You will need to request a mental health care plan from your GP to see a psychologist or mental health counsellor under the Medicare bulk billing service. Please click here to learn more.
Please call our reception on (02) 6684 1511 to request an appointment with your GP to get a mental health care plan before booking in with one of our mental health care team.
Signs and symptoms to monitor
- Increase in alcohol consumption, cigarettes or recreational drugs
- Decrease in general self care – such as not showering or staying in pyjamas all day
- Feeling stressed and overwhelmed
- Finding it difficult to sleep
- Feeling worried or fearful
- Unmanageable frustration and outbursts of anger
- Ongoing grief
How to get help
- Reach out to family and friends via phone or video chat.
- Call us on 02 6684 1511 to book an appointment with your General Practitioner (GP) and request a mental health plan for Medicare rebated or bulk billed mental health support to see a psychologist or mental health counsellor.
Ideas if you are not coping
Make a self-care plan
Draft a plan of action and enlist a supportive person to help you stick to it.
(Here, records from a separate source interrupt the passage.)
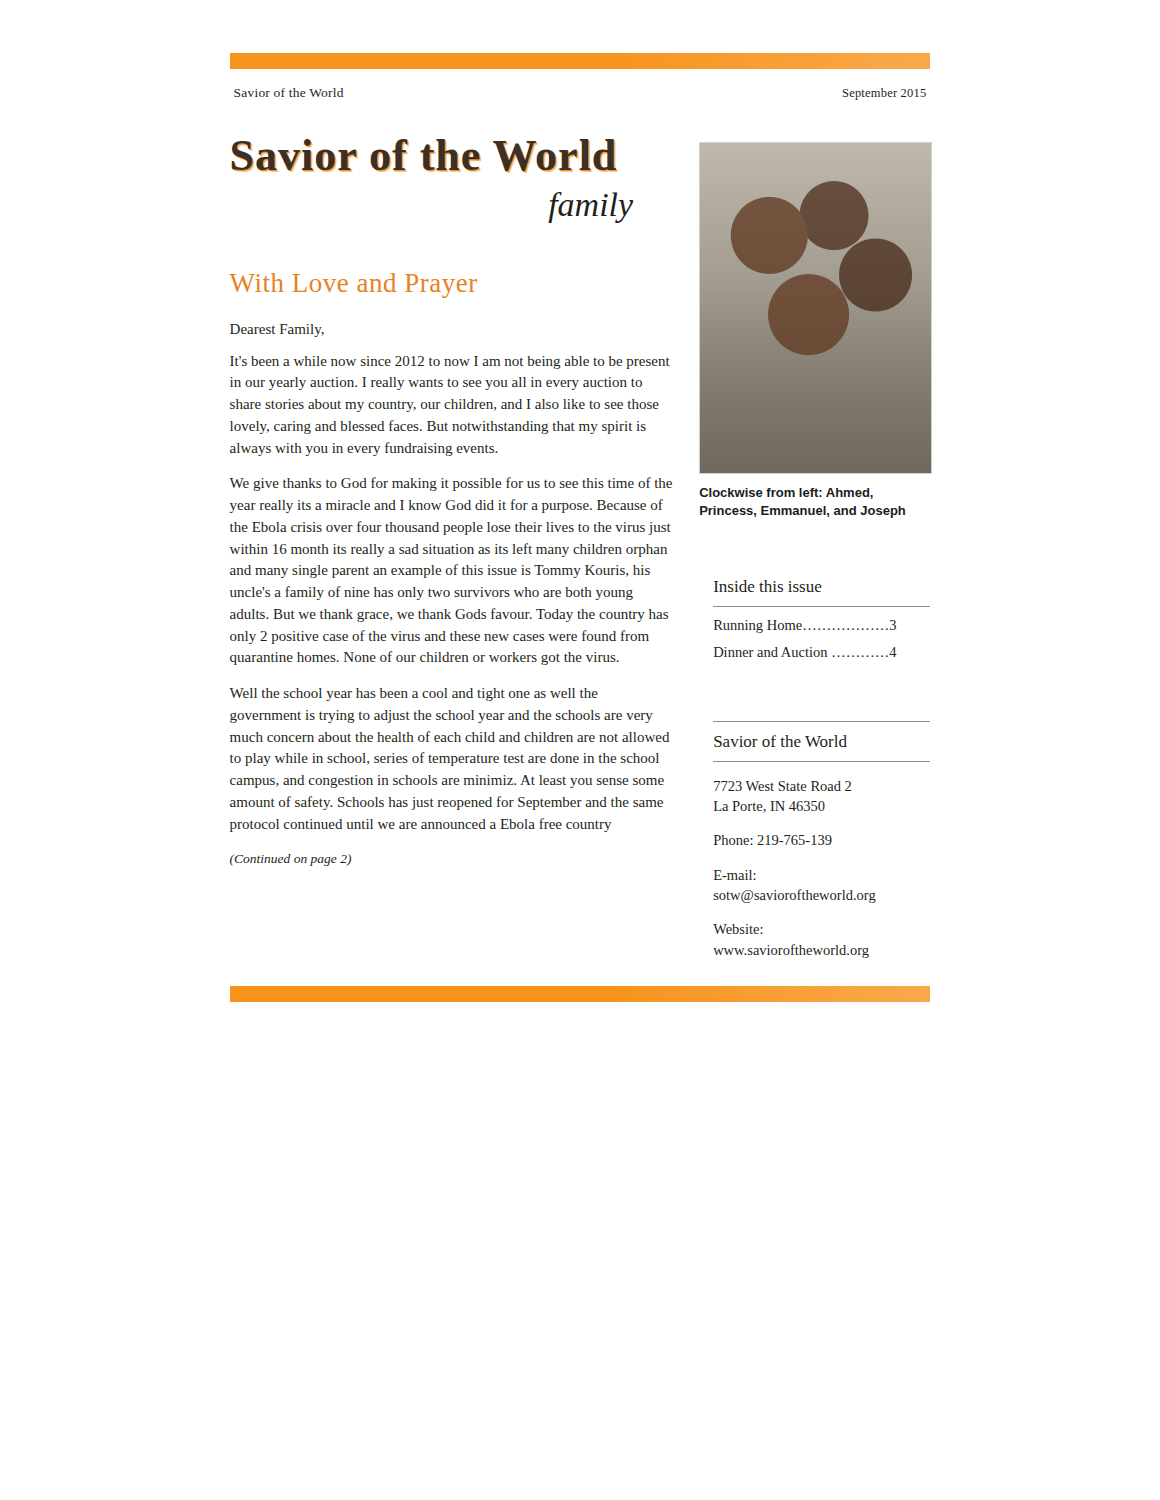Savior of the World September 2015
Savior of the World
family
With Love and Prayer
Dearest Family,
It's been a while now since 2012 to now I am not being able to be present in our yearly auction. I really wants to see you all in every auction to share stories about my country, our children, and I also like to see those lovely, caring and blessed faces. But notwithstanding that my spirit is always with you in every fundraising events.
We give thanks to God for making it possible for us to see this time of the year really its a miracle and I know God did it for a purpose. Because of the Ebola crisis over four thousand people lose their lives to the virus just within 16 month its really a sad situation as its left many children orphan and many single parent an example of this issue is Tommy Kouris, his uncle's a family of nine has only two survivors who are both young adults. But we thank grace, we thank Gods favour. Today the country has only 2 positive case of the virus and these new cases were found from quarantine homes. None of our children or workers got the virus.
Well the school year has been a cool and tight one as well the government is trying to adjust the school year and the schools are very much concern about the health of each child and children are not allowed to play while in school, series of temperature test are done in the school campus, and congestion in schools are minimiz. At least you sense some amount of safety. Schools has just reopened for September and the same protocol continued until we are announced a Ebola free country
(Continued on page 2)
Clockwise from left: Ahmed, Princess, Emmanuel, and Joseph
Inside this issue
Running Home………………3
Dinner and Auction …………4
Savior of the World
7723 West State Road 2
La Porte, IN 46350
Phone: 219-765-139
E-mail:
sotw@savioroftheworld.org
Website:
www.savioroftheworld.org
It could be as simple as asking yourself the following questions:
- What am I grateful for today?
- Who am I checking in on or connecting with today?
- How am I getting outside today?
- How am I moving my body today?
Do activities that help to reduce anxiety
- Do some physical activity or get some fresh air each day. Even just an hour of exercise a week has been proven to lower depression and anxiety.
- Do something that gives you a sense of pleasure and/or achievement each day. This could include eating a nice meal, reading a book, joking with friends, listening to music, tidying up around home or work tasks.
- Notice when you are thinking in unhelpful ways. Ask yourself, ‘is there another, more helpful way I could think about this situation?’